Survey: Wellington's Heart is in the Arts

30 May 2012

A new survey reconfirms Wellington as the Arts and Culture Capital, showing we attend more art events, more frequently than elsewhere in New Zealand.

The survey, commissioned by Creative New Zealand and Wellington City Council, also shows Wellingtonians were significantly more engaged with the arts online than others.

Mayor Celia Wade-Brown says: "These results show Wellingtonians value creativity - as participants and audience. As well has attending more arts events than most, we're also buying tickets to these events online or viewing the arts on the web more often compared to other New Zealanders - showing that arts and culture is part of every day life for our residents. More than half of our cosmopolitan population take part in the arts as well as a huge majority that value culture in the Capital"

The survey was carried out by Colmar Brunton for Creative New Zealand, with Wellington City Council commissioning further questions to gather specific local data.

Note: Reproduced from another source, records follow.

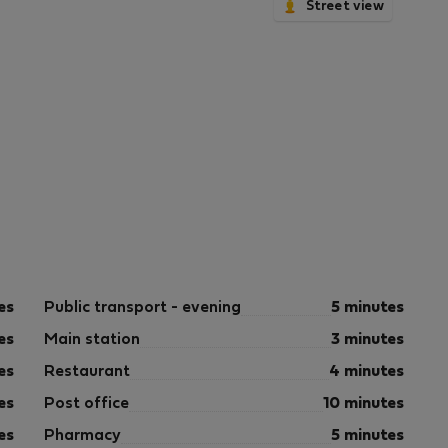
Street view
es
Public transport - evening
5 minutes
es
Main station
3 minutes
es
Restaurant
4 minutes
es
Post office
10 minutes
es
Pharmacy
5 minutes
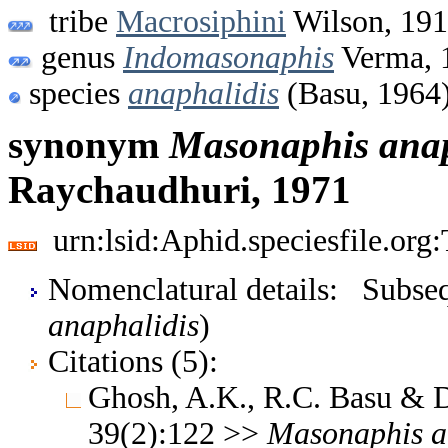
tribe
Macrosiphini
Wilson, 19
genus
Indomasonaphis
Verma, 
species
anaphalidis
(Basu, 1964
synonym
Masonaphis
anap
Raychaudhuri, 1971
urn:lsid:Aphid.speciesfile.or
Nomenclatural details: Subsequ
anaphalidis
)
Citations (5):
Ghosh, A.K., R.C. Basu & 
39(2):122 >>
Masonaphis
a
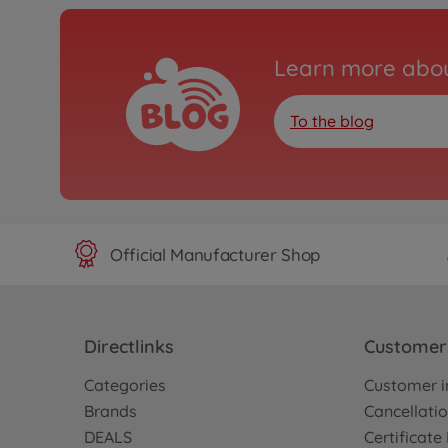
Learn more abou
To the blog
Official Manufacturer Shop
Directlinks
Customer 
Categories
Customer i
Brands
Cancellatio
DEALS
Certificat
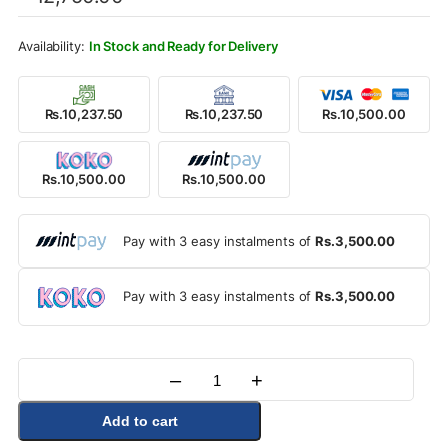
was:
is:
Rs.12,750.00.
Rs.10,500.00.
In Stock and Ready for Delivery
Rs.10,237.50
Rs.10,237.50
Rs.10,500.00
Rs.10,500.00
Rs.10,500.00
Pay with 3 easy instalments of
Rs.3,500.00
Pay with 3 easy instalments of
Rs.3,500.00
–
+
Quantity
Add to cart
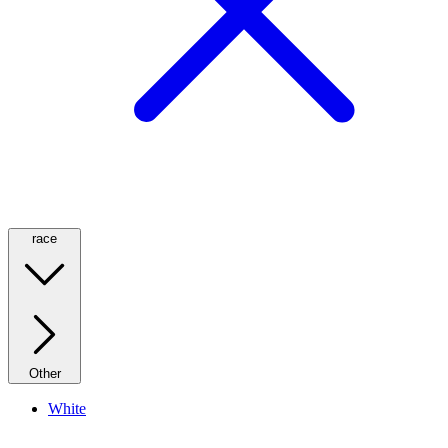
race
Other
White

Wellingtonians continue to show more support for the arts than other New Zealanders, with 94% agreeing that 'the arts are good for you' compared to 87% nationally.

The survey showed:

  • Wellington residents are frequent arts attendees, with 89% having attended at least one arts event in the past year, above the national average of 80% percent.
  • Wellington has more frequent attendees, with 45% attending more than 10 times, compared with 32% nationally.
  • Residents are significantly more engaged with the arts online than other New Zealanders - 49% have purchased a ticket online compared to 39% nationally and 63% having viewed an art form online compared to 51% nationally.
  • 80% of Wellingtonians consider their community would be poorer without the arts, compared with 69% nationally.
  • Wellingtonians' participation in the arts is consistent with the national average and younger Wellingtonians are much more involved, with 37 percent of 15 to 29-year-olds actively involved the past year, compared to just 23 per cent of over-30s.
  • 83% of residents consider creativity to be important to Wellington's identity as a city.

Councillor Ray Ahipene-Mercer, the Council's Arts and Culture portfolio leader, says the survey shows that even in tough times Wellingtonians still value the city's arts and culture.

"Since the global economy went downhill in 2008, it's been a challenging few years for Wellington but this survey confirms the city's residents are still getting out there and supporting the many diverse events in and around the city. A good example is this year's International Arts Festival where attendance was up 10% on the previous 2010 festival."